In 2000, at the start of new century, a respected observer of African affairs, Karl Maier, published a exhaustive account of Nigeria, "This House Has Fallen: Nigeria at Midnight." At the time, Nigeria had emerged from a long period of dictatorship. Civilian rule had brought fresh optimism and the return home of many talented Nigerians. Maier's grim portrait of nation teetering on collapse, however accurate, drew a resentful response from Nigerians, who among themselves display a super-natural optimism and mythical capacity for coping with adversity. The BBC heightened the controversy by reporting that Maier saw Nigeria as a "land of no tomorrow."
And yet tomorrow still comes for Africa's most populous nation. Since 2000, seemingly against reason, Nigeria has clocked more than 3,000 thousand tomorrows, and even celebrated its 50th anniversary as a nation in 2010. Yet what my wife, a Nigerian herself, calls "Nigerian time" remains firmly stuck at midnight. To be sure, the country can thank petro-dollars for providing prosperity to an elite and the illusion of future prosperity to its masses. Because of oil money, and the sheer size and dynamism of its population, this "giant of Africa" seems like a place of limitless opportunities, no matter how many are squandered. It is in this sense that Chinua Achebe's most recent assessment of Nigeria, provided in his 2009 collection of essays, "The Education of a British-protected child," should be understood. "Nigeria is neither my mother nor my father," Achebe wrote. "Nigeria is a child. Gifted, enormously talented, prodigiously endowed, and incredibly wayward."

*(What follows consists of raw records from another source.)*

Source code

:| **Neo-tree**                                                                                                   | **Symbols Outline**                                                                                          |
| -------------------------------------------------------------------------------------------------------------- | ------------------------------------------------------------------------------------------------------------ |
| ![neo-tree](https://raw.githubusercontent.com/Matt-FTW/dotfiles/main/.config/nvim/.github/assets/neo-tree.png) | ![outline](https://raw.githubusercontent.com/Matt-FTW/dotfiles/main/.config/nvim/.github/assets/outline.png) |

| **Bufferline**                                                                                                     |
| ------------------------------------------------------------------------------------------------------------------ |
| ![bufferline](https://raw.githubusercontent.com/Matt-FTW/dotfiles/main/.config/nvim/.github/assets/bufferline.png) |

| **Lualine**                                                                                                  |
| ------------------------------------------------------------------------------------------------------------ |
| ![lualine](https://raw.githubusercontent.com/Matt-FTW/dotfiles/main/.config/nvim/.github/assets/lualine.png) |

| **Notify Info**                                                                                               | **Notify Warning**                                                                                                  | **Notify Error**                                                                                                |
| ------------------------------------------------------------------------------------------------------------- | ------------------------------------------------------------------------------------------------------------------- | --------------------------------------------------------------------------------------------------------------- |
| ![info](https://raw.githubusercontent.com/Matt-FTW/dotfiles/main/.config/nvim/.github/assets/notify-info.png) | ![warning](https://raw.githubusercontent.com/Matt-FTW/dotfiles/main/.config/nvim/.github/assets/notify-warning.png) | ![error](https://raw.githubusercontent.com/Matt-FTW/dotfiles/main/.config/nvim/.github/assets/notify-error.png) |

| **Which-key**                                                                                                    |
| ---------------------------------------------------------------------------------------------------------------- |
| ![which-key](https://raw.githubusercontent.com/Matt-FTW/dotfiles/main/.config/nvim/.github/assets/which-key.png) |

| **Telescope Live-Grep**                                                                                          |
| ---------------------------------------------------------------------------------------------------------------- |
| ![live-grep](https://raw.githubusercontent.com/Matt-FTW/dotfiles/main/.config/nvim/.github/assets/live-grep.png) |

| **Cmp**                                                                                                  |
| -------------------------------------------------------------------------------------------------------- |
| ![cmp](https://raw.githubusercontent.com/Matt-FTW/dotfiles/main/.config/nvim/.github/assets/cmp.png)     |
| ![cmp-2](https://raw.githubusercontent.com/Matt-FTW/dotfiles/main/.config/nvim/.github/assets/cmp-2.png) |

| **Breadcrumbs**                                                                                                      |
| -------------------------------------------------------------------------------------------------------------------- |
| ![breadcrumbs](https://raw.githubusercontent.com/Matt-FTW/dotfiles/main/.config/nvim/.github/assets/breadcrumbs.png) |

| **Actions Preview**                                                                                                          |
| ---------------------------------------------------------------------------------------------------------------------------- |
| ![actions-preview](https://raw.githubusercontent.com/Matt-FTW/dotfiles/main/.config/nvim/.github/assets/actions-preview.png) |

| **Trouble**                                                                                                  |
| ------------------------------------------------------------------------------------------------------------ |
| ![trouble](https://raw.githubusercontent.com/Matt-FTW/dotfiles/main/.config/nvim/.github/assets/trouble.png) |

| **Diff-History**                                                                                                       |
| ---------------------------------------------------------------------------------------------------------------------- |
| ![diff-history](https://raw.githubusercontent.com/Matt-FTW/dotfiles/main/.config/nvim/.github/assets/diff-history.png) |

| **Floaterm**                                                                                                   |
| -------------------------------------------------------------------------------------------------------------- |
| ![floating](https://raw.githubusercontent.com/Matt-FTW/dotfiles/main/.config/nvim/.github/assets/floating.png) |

Friday's bombing of a United Nations building in Nigeria's capital of Abuja will neither shatter the country's sense of complacency nor catapult it into adulthood. Kidnappings of the wealthy -- and their children and their parents -- have not done so. Daily electricity outages have not either. Nor have steadily rising food prices or noisy elections that return to office the same tired crowd of corrupt politicians. Nor has what Hillary Clinton has called the "unbelievable" corruption of Nigerian bureaucrats and politicians.

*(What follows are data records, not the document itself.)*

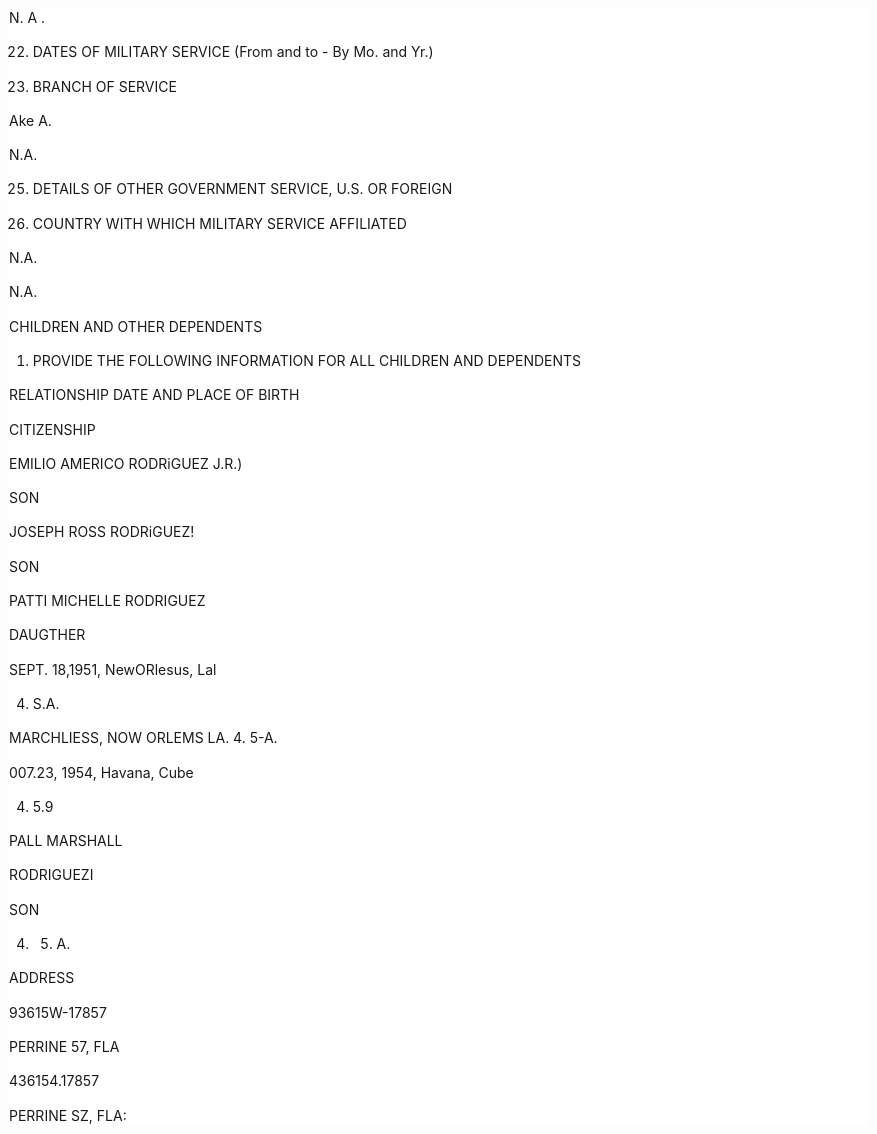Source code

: N. A .

22. DATES OF MILITARY SERVICE (From and to - By Mo. and Yr.)

23. BRANCH OF SERVICE

Ake A.

N.A.

25. DETAILS OF OTHER GOVERNMENT SERVICE, U.S. OR FOREIGN

24. COUNTRY WITH WHICH MILITARY SERVICE AFFILIATED

N.A.

N.A.

CHILDREN AND OTHER DEPENDENTS

1. PROVIDE THE FOLLOWING INFORMATION FOR ALL CHILDREN AND DEPENDENTS

RELATIONSHIP DATE AND PLACE OF BIRTH

CITIZENSHIP

EMILIO AMERICO RODRiGUEZ J.R.)

SON

JOSEPH ROSS RODRiGUEZ!

SON

PATTI MICHELLE RODRIGUEZ

DAUGTHER

SEPT. 18,1951, NewORlesus, Lal

4. S.A.

MARCHLIESS, NOW ORLEMS LA. 4. 5-A.

007.23, 1954, Havana, Cube

4. 5.9

PALL MARSHALL

RODRIGUEZI

SON

4. 5. A.

ADDRESS

93615W-17857

PERRINE 57, FLA

436154.17857

PERRINE SZ, FLA:

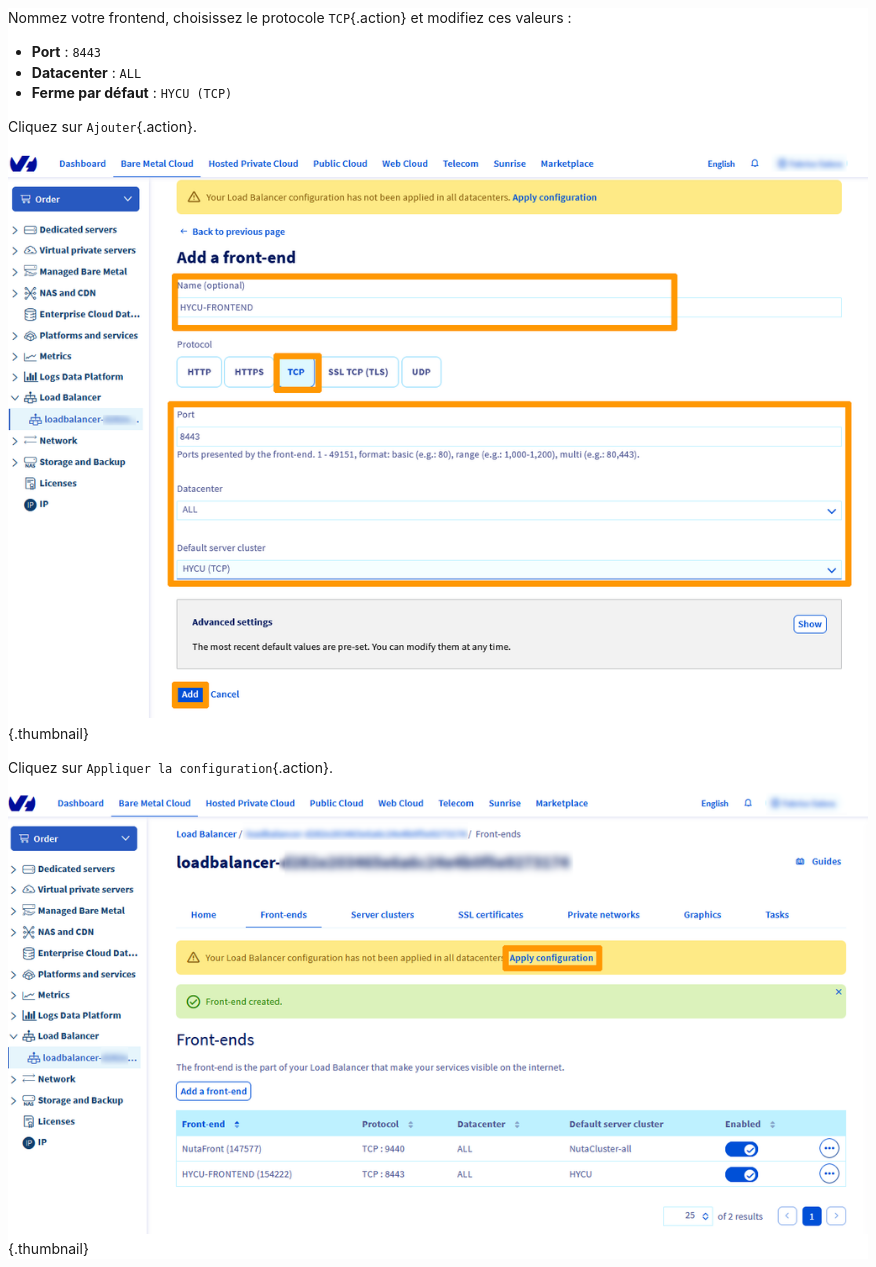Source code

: Nommez votre frontend, choisissez le protocole `TCP`{.action} et modifiez ces valeurs :

- **Port** : `8443`
- **Datacenter** : `ALL`
- **Ferme par défaut** : `HYCU (TCP)`

Cliquez sur `Ajouter`{.action}.

![Configure Load Balancer 06](images/03a-configureloadbalancer06.png){.thumbnail}

Cliquez sur `Appliquer la configuration`{.action}.

![Configure Load Balancer 07](images/03a-configureloadbalancer07.png){.thumbnail}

These dismal indicators prompted Clinton two years ago to blame Nigeria's government for rising social distress. In January 2010, after a Nigerian tried to blow up an airline with a shoe bomb, Clinton again decried the lack of good governance in the country. The situation is no better today, and probably worse. On Friday, Clinton made a cautious statement about the need to aid Nigeria in this difficult time, reflecting the recognition that international observers such as the U.S. Secretary of State would be wise to refrain from making apocalyptic predictions about a country which even now records, in opinion surveys, some of the highest levels optimism among any people on the planet.
With so many urgent problems in the world, from the wars in Libya and Afghanistan to the persistent economic and fiscal problems in the U.S., the case for bringing Nigeria to center stage seems poor. And yet giving Nigeria sustained attention might be worth the effort, especially if Nigerian problems of tomorrow are viewed in the light of the costs of Somalia today. The U.S. is spending dearly to stamp out violent Islamic fundamentalism in Somalia, relying on costly mercenaries and expensive arrangements with the governments of Uganda, Ethiopia, and Kenya. And yet this policy, which began with the Bush administration and continued under President Obama, has led the U.S. and its proxy African forces to become ensnared in a confusing quagmire in Somalia, with the latest outcome being an embarrassing, and totally preventable, famine among Somali refugees.
A cascade of wrong decisions could send Nigeria spiraling into a Somali-style implosion. For the world community, the opportunity to prevent widening conflict in Nigeria would thus seem wise. The question is how to help. In all things Nigerian, we know for certain only this: there will be no rush to judgment, no quick fix.